The data contains 2 main survey collector groups;
Survey Monkey paid collector group run between November 11th and 14th 2017 with 352 completed responses from USA. Approximately 45% Female and 55 Male in the surveyed sample with an age distribution between 18 and 75 years of age. The average age is 48.8. The specified minimum income level was set to $75 thousand or about 27% higher than the median US real household income level in 2016. The average household income level in this survey is approx. 125 thousand annually. Ca. 90% or 316 out of the 352 respondents have heard of Artificial Intelligence (AI) previously. For AI relevant questions only the 316 was used. Surveyed respondent that had not previously heard of AI (36 out of 252) was not considered. More than 70% of the respondents had a 4-year college or graduate-level degree. About 70% of the respondents where married and 28% had children under the age of 18. Moreover, ca. 14% currently had no employment.
Social Media (e.g., Facebook, LinkedIn, Twitter, …) collector group run between November 11th and 21st 2017 and completed in total 115 responses primarily from the telecom & media industry mainly from Europe. Gender distribution comprised around 38% Female and 62% Male. The average age for this sample is 41.2. No income data is available for this group. About 96% (110) have heard of Artificial Intelligence. For AI related questions, only respondent that have confirmed they have heard about AI have been considered.

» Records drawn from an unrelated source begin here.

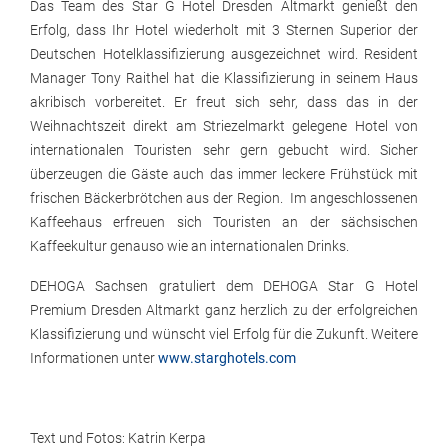
Das Team des Star G Hotel Dresden Altmarkt genießt den
Erfolg, dass Ihr Hotel wiederholt mit 3 Sternen Superior der
Deutschen Hotelklassifizierung ausgezeichnet wird. Resident
Manager Tony Raithel hat die Klassifizierung in seinem Haus
akribisch vorbereitet. Er freut sich sehr, dass das in der
Weihnachtszeit direkt am Striezelmarkt gelegene Hotel von
internationalen Touristen sehr gern gebucht wird. Sicher
überzeugen die Gäste auch das immer leckere Frühstück mit
frischen Bäckerbrötchen aus der Region. Im angeschlossenen
Kaffeehaus erfreuen sich Touristen an der sächsischen
Kaffeekultur genauso wie an internationalen Drinks.
DEHOGA Sachsen gratuliert dem DEHOGA Star G Hotel
Premium Dresden Altmarkt ganz herzlich zu der erfolgreichen
Klassifizierung und wünscht viel Erfolg für die Zukunft. Weitere
Informationen unter
www.starghotels.com
Text und Fotos: Katrin Kerpa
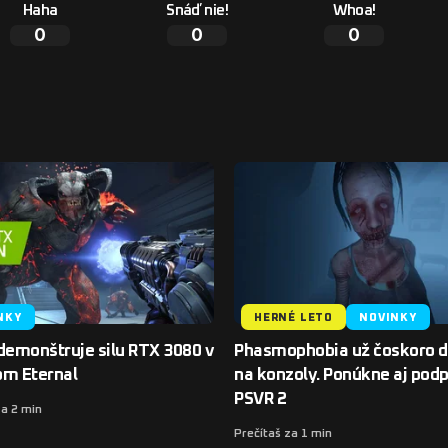
Haha
Snáď nie!
Whoa!
0
0
0
NKY
HERNÉ LETO
NOVINKY
demonštruje silu RTX 3080 v
Phasmophobia už čoskoro do
om Eternal
na konzoly. Ponúkne aj pod
PSVR 2
za 2 min
Prečítaš za 1 min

Ca. 77% of the respondents have a 4-year college or graduate-level degree. 55% of the surveyed sample are married and a bit more than 50% of this surveyed group have children under 18. Less than 2% of the respondents were currently not employed.
It should be emphasized that the SurveyMonkey was a paid survey with 2.35 Euro per response, totaling 1,045 Euro for 350 responses. Each respondent completed 18 questions. Age balancing chosen to be basic and the gender balancing census.